Bronwyn Dalley

Many of us have been there: it’s after midnight and everyone in the house is asleep, but we’re at our desks reading, thinking, writing. Keep it up for a string of nights and things can get weird. The mind plays tricks and the body turns languid. Perhaps it wasn’t odd that, many nights into revising a manuscript, my body began almost automatically moving from one position to another: I was performing a kata – a formalised pattern of karate movements. I had done Seido Karate for several years, but by the time of this unexpected nocturnal practice I hadn’t trained for five years and thought I’d forgotten everything.
Maybe the lack of sleep led my brain to recall the pattern. Perhaps muscle memory kicked in, guiding me through moves I had formerly practiced over and over. Whatever went on inside my brain and body, this surprising experience was a perfect ending to a long night’s work. And it told me I needed to get back to karate training. I dragged my gi (karate uniform) out of storage and walked back into the dojo (the training hall), taking my place in the line of students. A feeling of comfort and familiarity confirmed I’d made the right decision.
I’ve now spent nearly thirty years practising and teaching this form of martial art. Karate styles such as my own emphasise karate for life, regardless of age or ability, and I’ve had students take up the practice in their fifties. Physical fitness and self-defence skills, often viewed as fundamental aspects or benefits of this type of activity, are by-products rather than core elements, especially as the years pass. Sure, there might be press-ups and fancy kicks – somewhat less spectacular as the body becomes creakier – but this is not what keeps people going back to the dojo week in, week out, for decades.

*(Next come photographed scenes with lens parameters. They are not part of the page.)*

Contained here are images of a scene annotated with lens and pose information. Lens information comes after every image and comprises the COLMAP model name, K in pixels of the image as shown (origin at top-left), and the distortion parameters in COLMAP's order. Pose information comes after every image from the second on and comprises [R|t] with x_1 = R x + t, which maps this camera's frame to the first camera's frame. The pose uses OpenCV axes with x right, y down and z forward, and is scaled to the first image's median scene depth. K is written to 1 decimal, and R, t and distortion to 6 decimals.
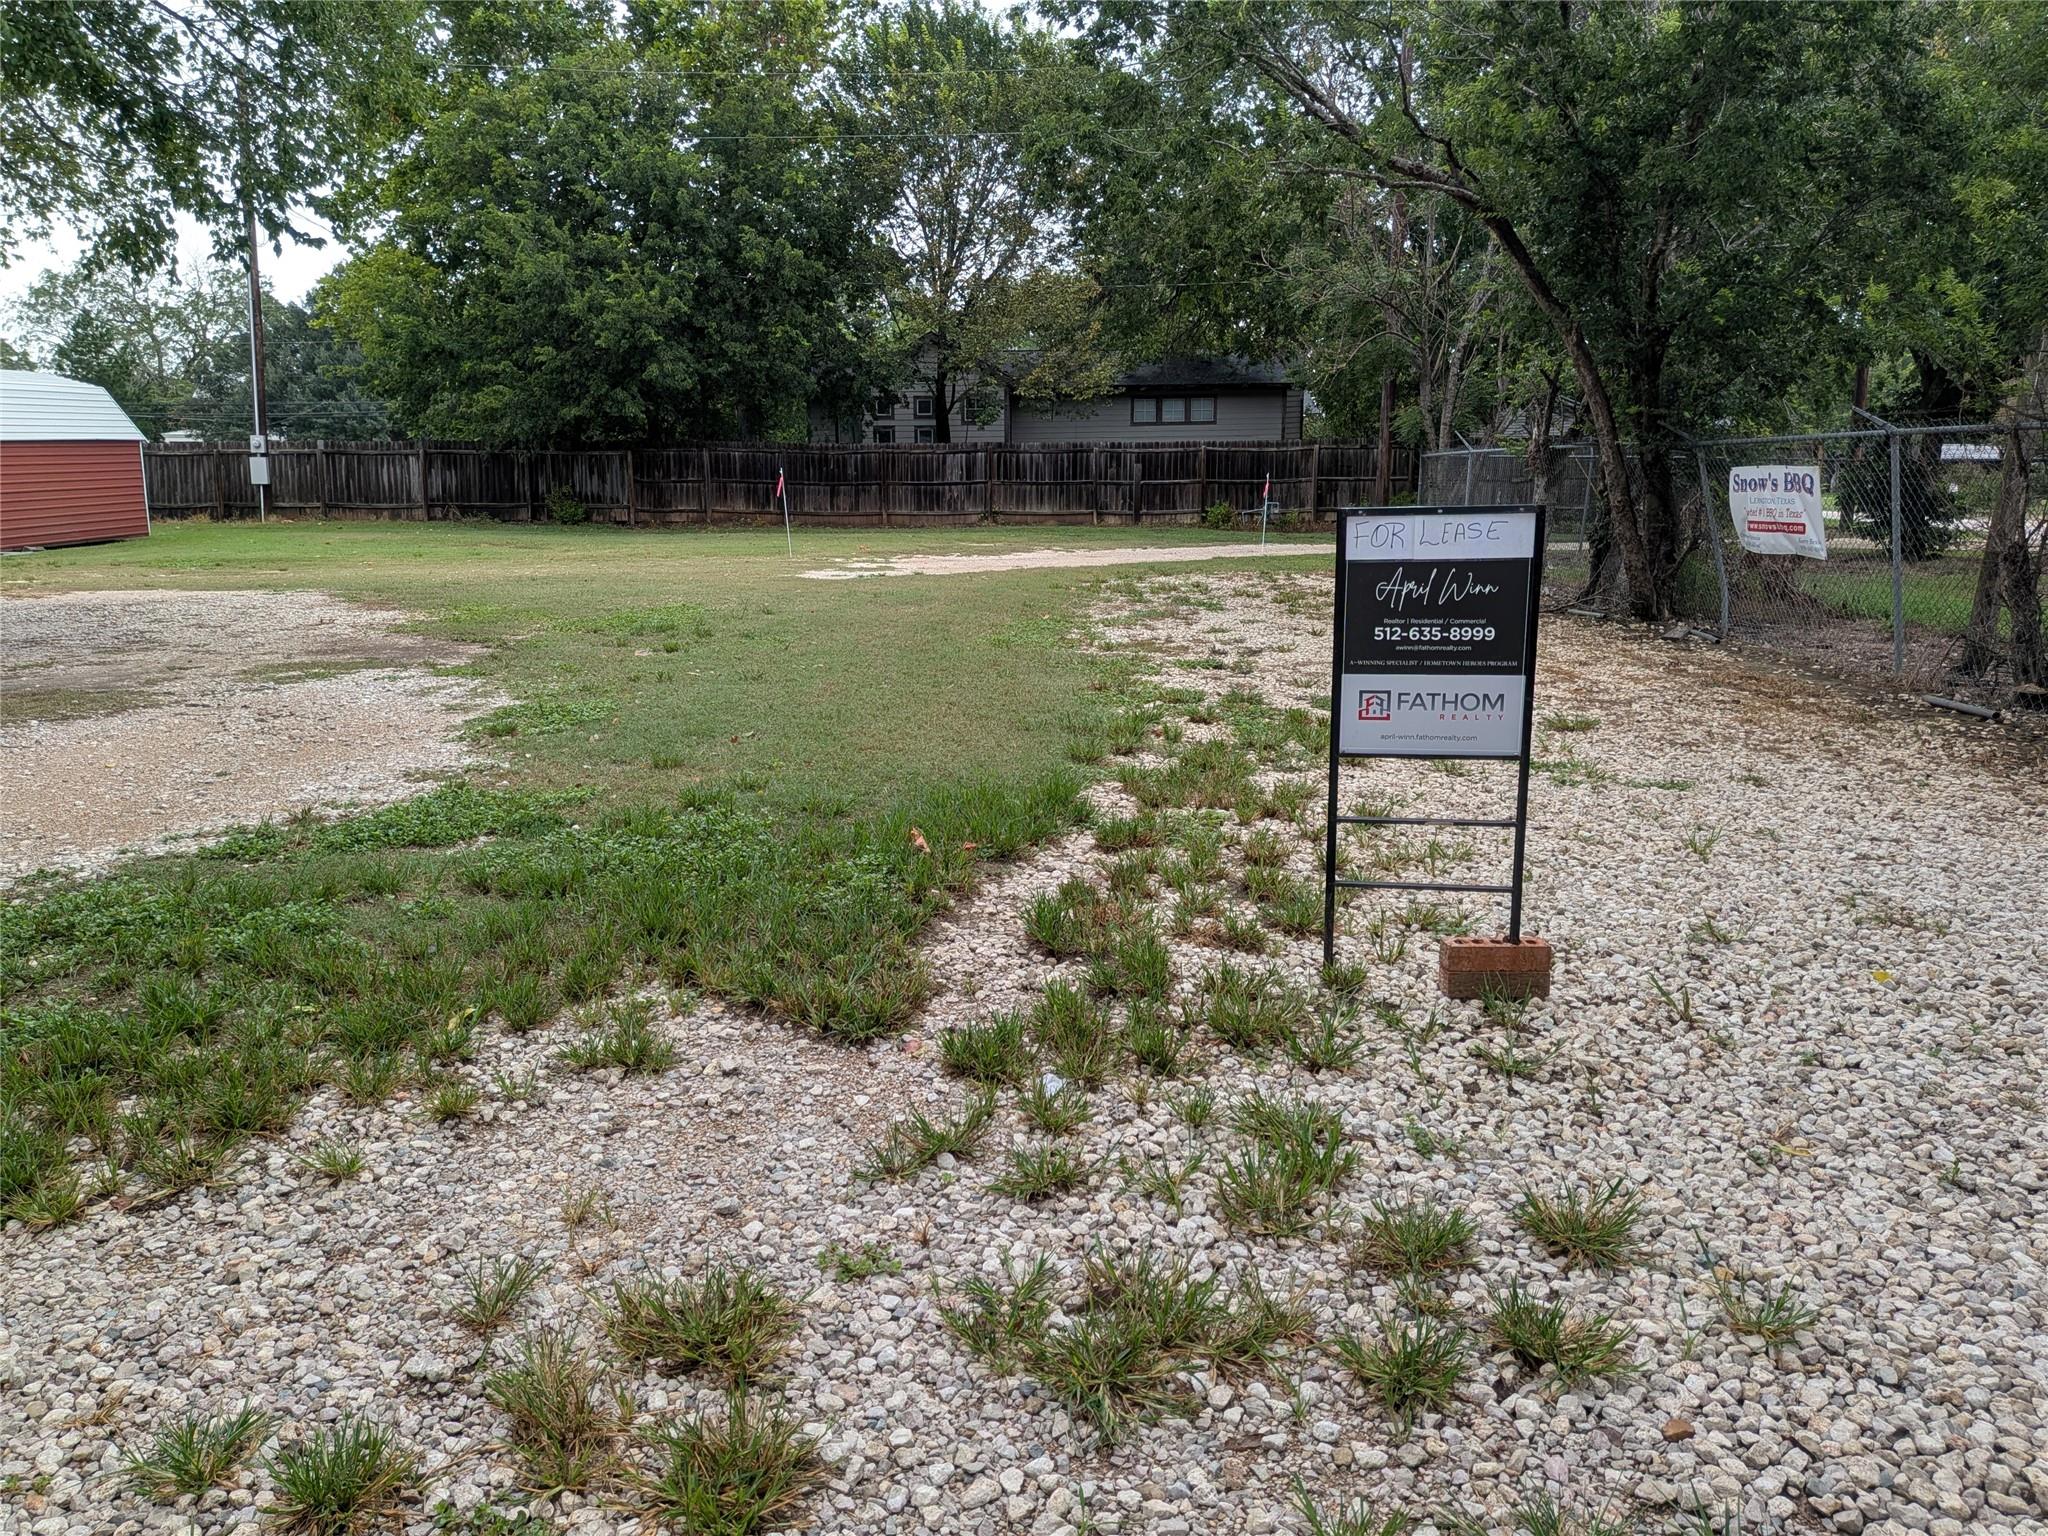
lens RADIAL K [[1458.0, 0, 1015.8], [0, 1458.0, 750.5], [0, 0, 1]] dist [0.086109, -0.075156]
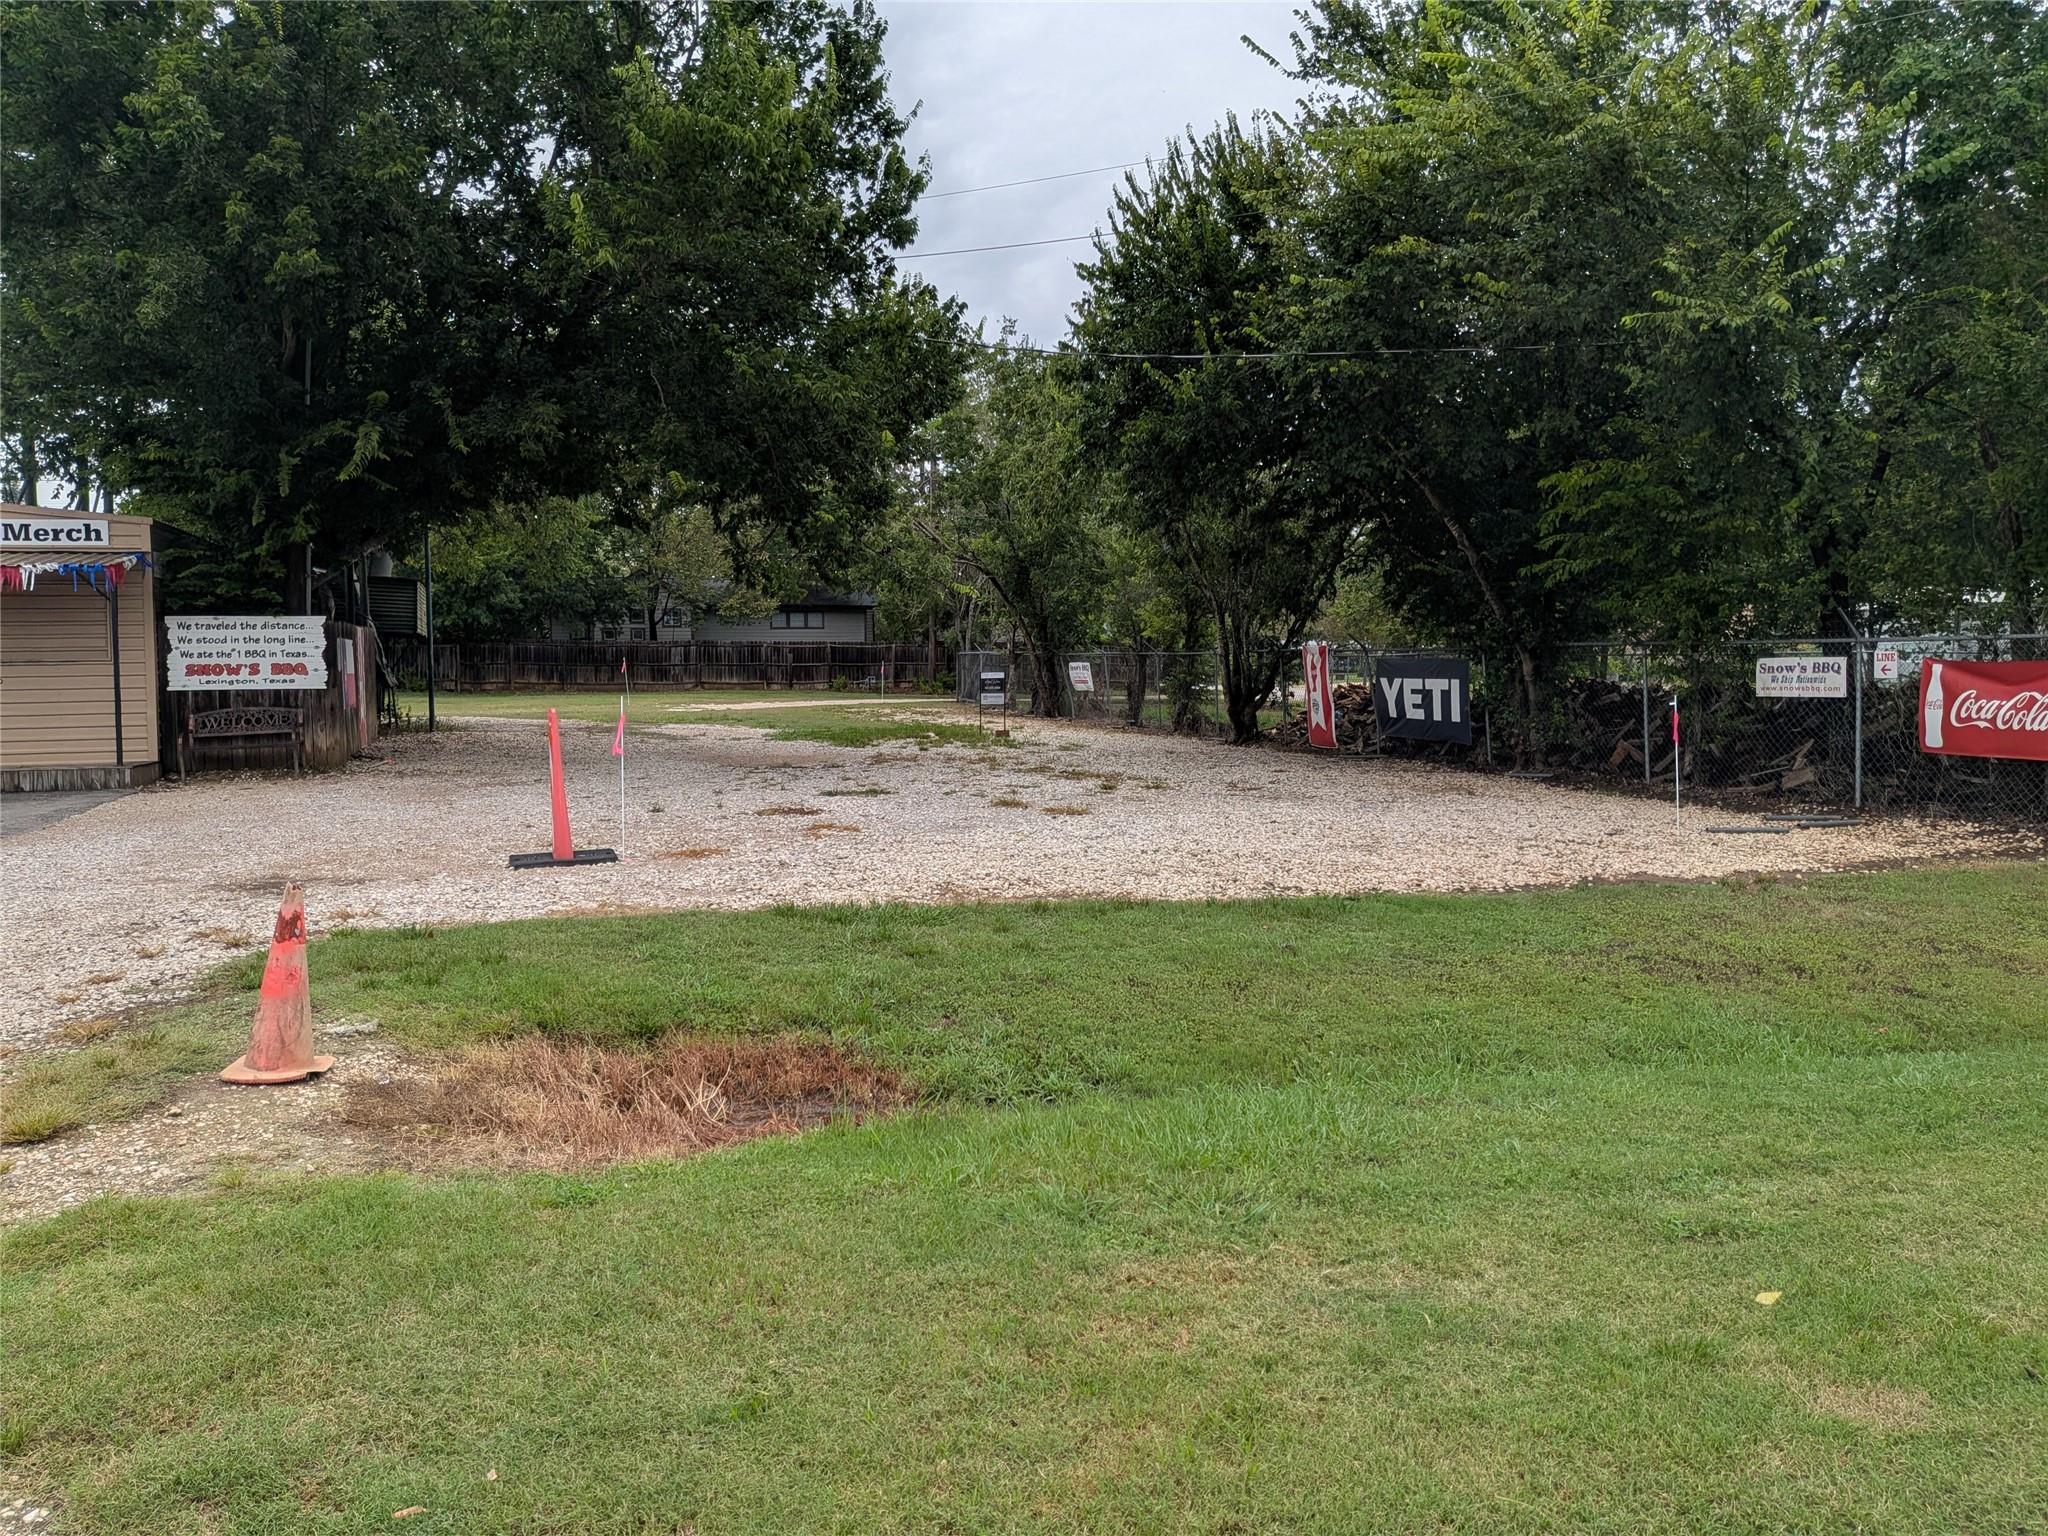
lens RADIAL K [[1458.0, 0, 1015.8], [0, 1458.0, 750.5], [0, 0, 1]] dist [0.086109, -0.075156]
pose [[0.945463, -0.018387, 0.325209, -0.218309], [0.057523, 0.992139, -0.111139, 0.115006], [-0.320609, 0.123785, 0.939089, -0.641699]]
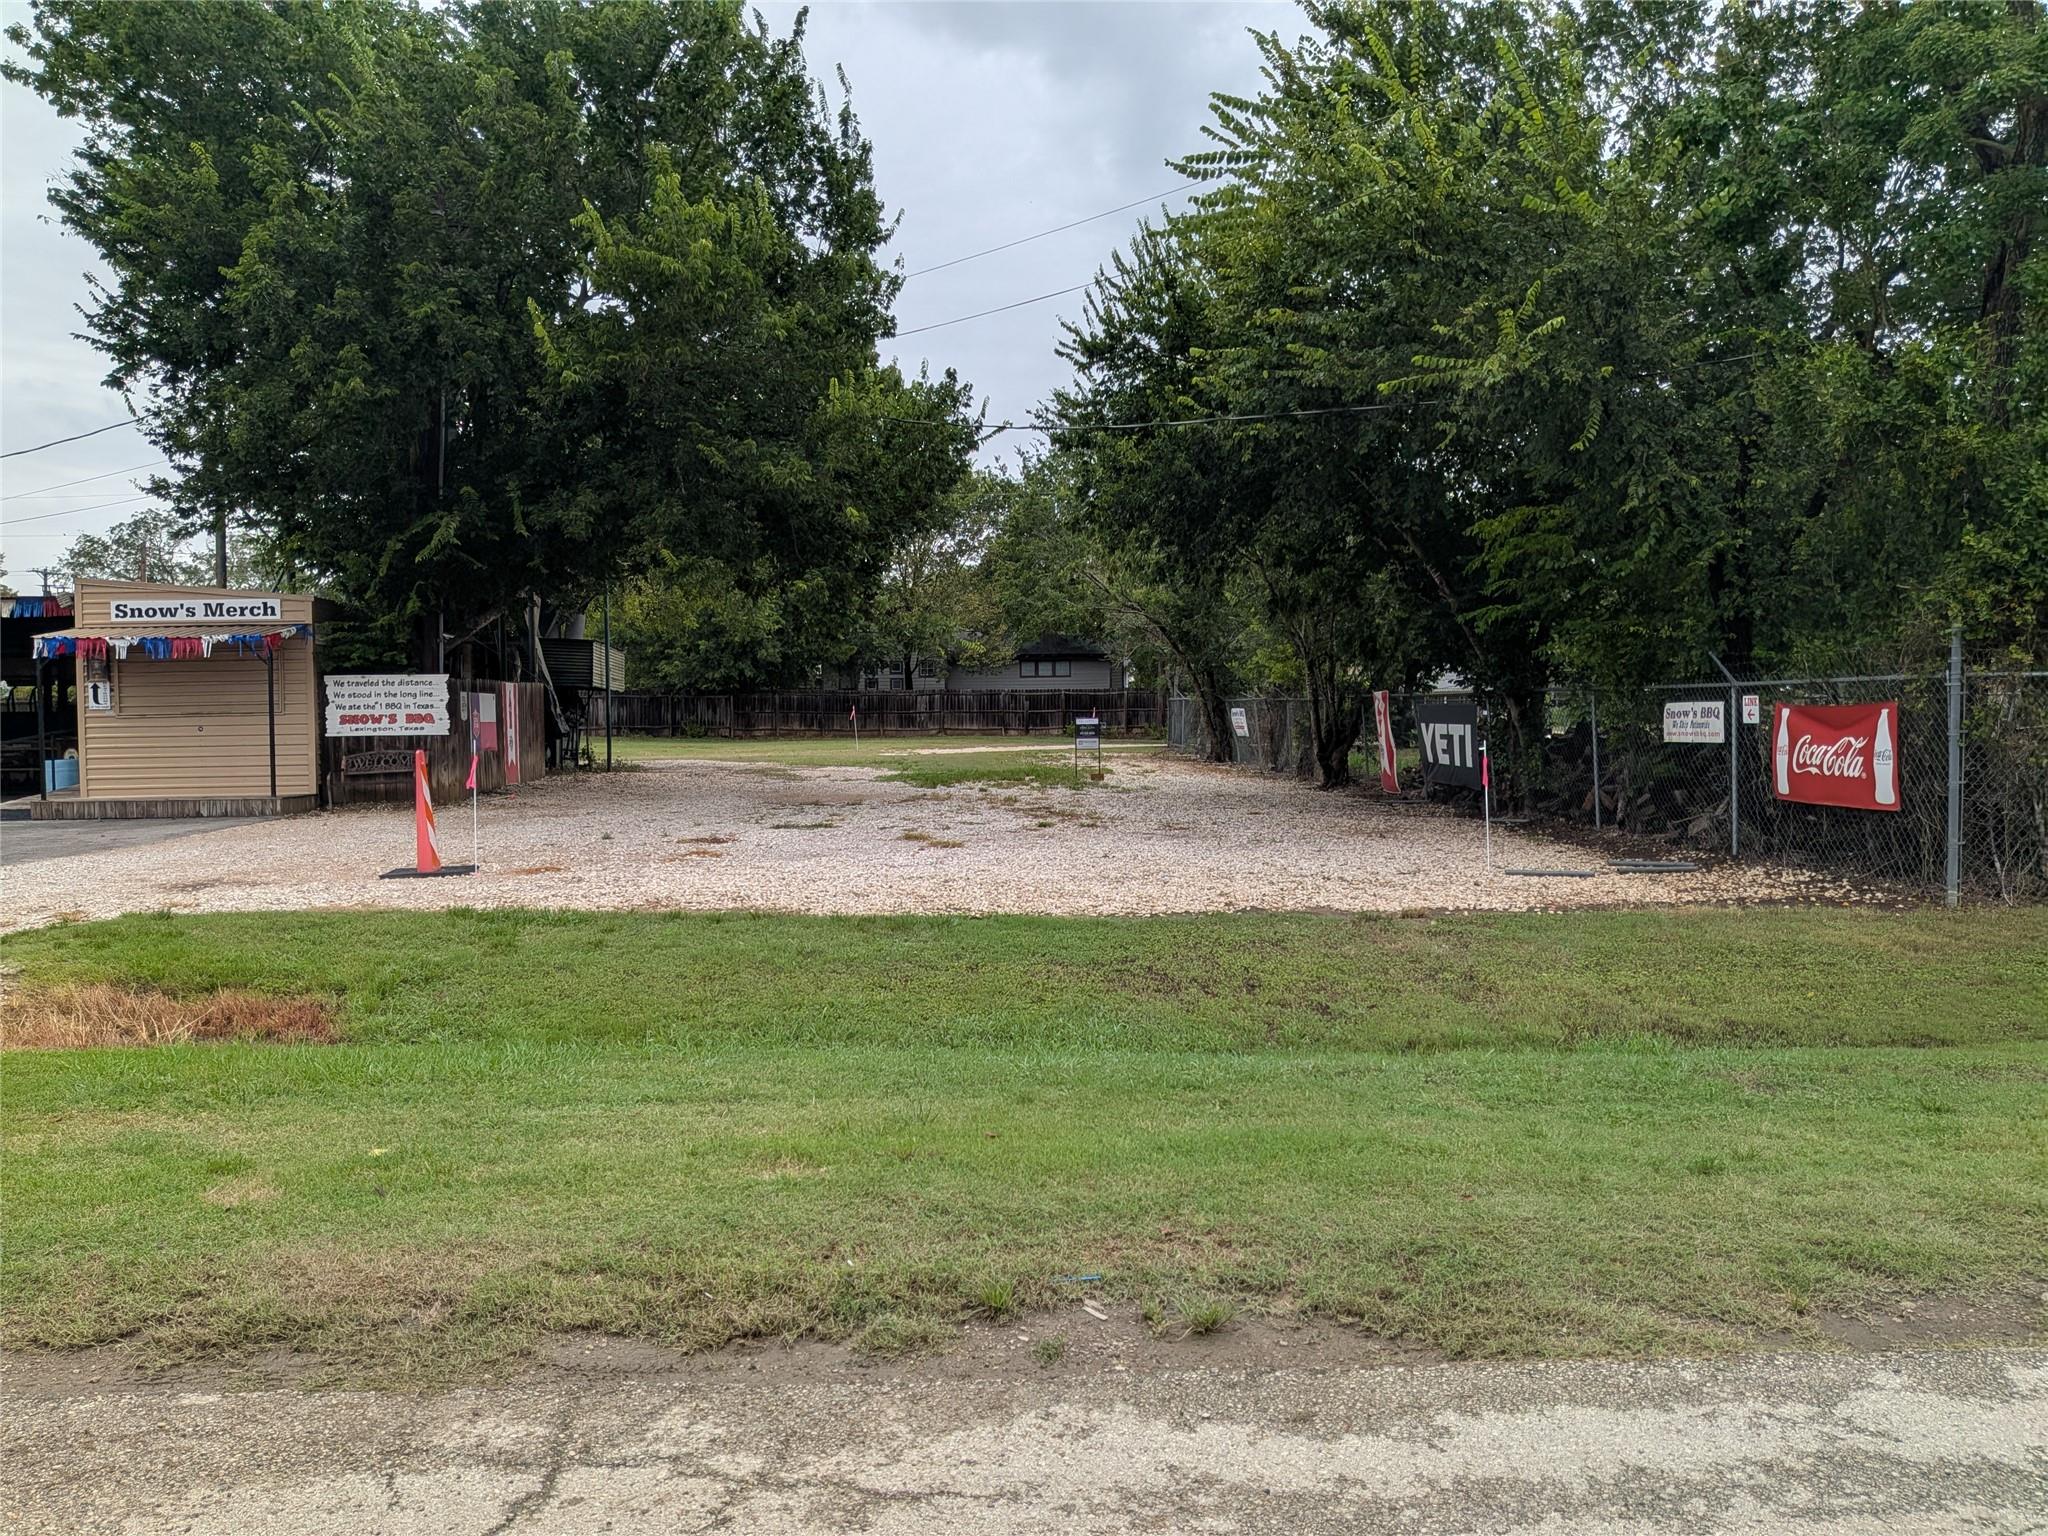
lens RADIAL K [[1452.2, 0, 1024.0], [0, 1452.2, 768.0], [0, 0, 1]] dist [0.087145, -0.001892]
pose [[0.995544, -0.007463, 0.094007, -0.085146], [0.020584, 0.990023, -0.139393, 0.127859], [-0.092029, 0.140707, 0.985765, -0.714635]]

My own commitment to this art doesn’t seem a long time in the scheme of things. After all, my karate teachers, and their teachers in turn, have been practising for 50 or 60 years. ‘Practising’ is apposite, for there is discipline in being a martial artist. Here I don’t mean the forms of discipline observers often comment on and which are cornerstones of good martial arts: the rules and rituals of the dojo, how students interact with each other, the systems of obedience and respect.
As karateka (karate practitioners), we repeat the same move or pattern many times, and then for variety we do it some more. This is a disciplining or training of body and mind, doing the same move repeatedly until those particular motor tasks morph into memory and become second nature. But practice also has to have thought and an intention to do something well. As one instructor said to me, ‘Doing a thousand bad kicks just means you’ve got good at doing a thousand bad kicks’. We speak of ren ma, a Japanese term meaning constant polishing, of practising a technique to try to improve it each time. It’s another way of referring to learning and of having an open, active mind. Viewed in this way, karate is more of an approach to living, a matter of good mental as well as physical health.
Let me return to the midnight hours. One ritual at annual weekend camps in my karate style is for everyone to get out of bed around midnight, put on their gi, and together do a thousand kicks, each one accompanied by a kiai or loud shout. Legs and hips, generally unwilling at this hour, begin rebelling at about 400 kicks. A couple of hundred later, the kicks become automatic and I share in the collective energy of the many people around me. I invariably feel a calmness at this point, as if I could carry on forever in this constant process of polishing.
Bronwyn Dalley has been practicing and teaching martial arts since 1985; she is also a historian and writer.